Olá Julián, que surpresa reler as palavras do Editorial da Tracce, no dia a seguir a um gesto simples que aconteceu a 12 de Agosto em Santa Maria Navarrese, na Sardenha. Vimos desde há uns anos com algumas famílias da Fraternidade passar as nossas férias nesta zona. Estamos afeiçoados a este lugar, certamente pela beleza natural, mas também pela amizade com o pároco. Gestos simples, como participar na missa diária, cantar alguns cânticos na missa dominical, ajudar a comunidade da aldeia com todos os nossos filhos nas mudanças da igreja de um local para outro, criaram no tempo uma familiaridade inesperada. Este ano, a ocasião para fazer crescer esta familiaridade nasceu do facto de muitos de nós estarmos a ler a Vida de don Giussani e, página atrás de página, aumentava a sensação de gratidão por sermos parte daquela história. Um verdadeiro contributo para responder àquela pergunta com que nos provocaste nestas férias: que buscais? Surge uma ideia. Porque não oferecer a todos aquilo que nos estava a ser revelado naquelas páginas? Fomos ter com o pároco para lhe propor a possibilidade de apresentar o livro na paróquia. Com surpresa, aceita e quer que vamos avisar também a Câmara Municipal. Preparamos um cartaz com uma frase tirada do livro: «Eu não quero viver inutilmente, é a minha obsessão», e começamos a ir às vilas vizinhas convidando toda a gente. Oferecemos o texto ao padre Pietro, que aceita introduzir o serão propondo-o ele mesmo a toda a sua paróquia: «Convido-vos para a apresentação de um livro que conta a vida de um homem, que eu conheci pessoalmente, que contribuiu imenso para a vida eclesial. Este convite nasce da amizade com algumas pessoas de CL que há anos vêm fazer férias entre nós». Lucio, que assumiu o encargo de apresentar o livro, fala do seu encontro com aquelas páginas e revela a toda a gente a originalidade daquele homem, que conheceu aos seus 18 anos. Criam-se momentos de silêncio, carregados de uma Presença que atinge de forma imprevista aquela centena de pessoas reunidas no salão paroquial, e também na exibição das imagens do vídeo cada um de nós sente-se penetrado por aquele olhar.

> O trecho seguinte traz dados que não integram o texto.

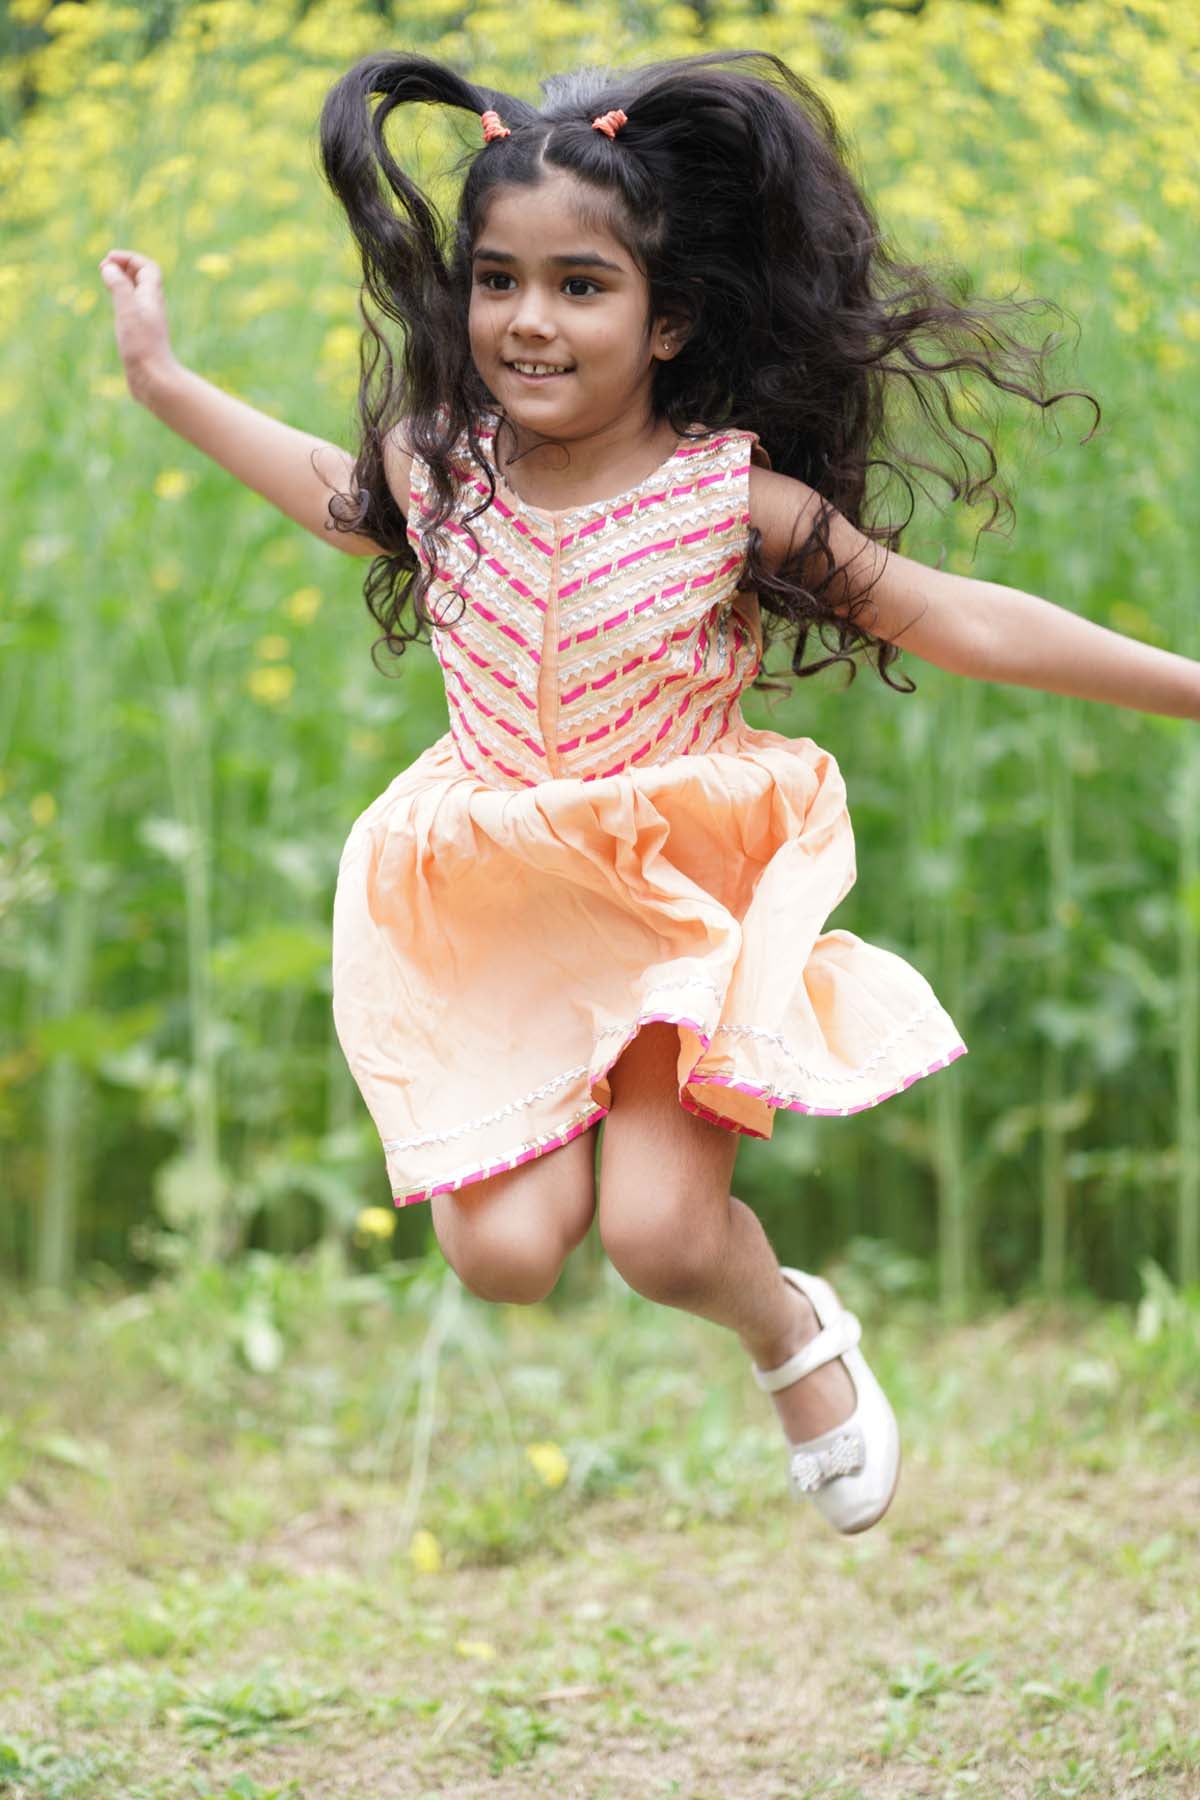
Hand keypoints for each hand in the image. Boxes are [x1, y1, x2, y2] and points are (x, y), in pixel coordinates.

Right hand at [98, 248, 180, 401]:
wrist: (154, 381)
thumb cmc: (142, 347)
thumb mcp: (127, 312)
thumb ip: (119, 287)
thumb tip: (109, 267)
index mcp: (151, 298)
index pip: (147, 267)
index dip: (129, 258)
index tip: (108, 259)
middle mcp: (151, 308)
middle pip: (143, 278)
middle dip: (124, 267)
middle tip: (104, 267)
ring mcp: (146, 323)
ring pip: (137, 295)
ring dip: (122, 283)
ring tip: (106, 280)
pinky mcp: (140, 337)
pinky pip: (132, 311)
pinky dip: (122, 301)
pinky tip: (114, 308)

No fim do encontro, o Presidente da Câmara cumprimenta-nos comovido: «Temos de imaginar, para o ano que vem, outra coisa em conjunto». Presenteamos com bolos, canções e danças sardas todos os que tínhamos convidado, uma autêntica festa popular, mais certos de que, após o encontro renovado com aquele homem, aquilo que buscamos, que desejamos, existe e acontece de novo entre nós.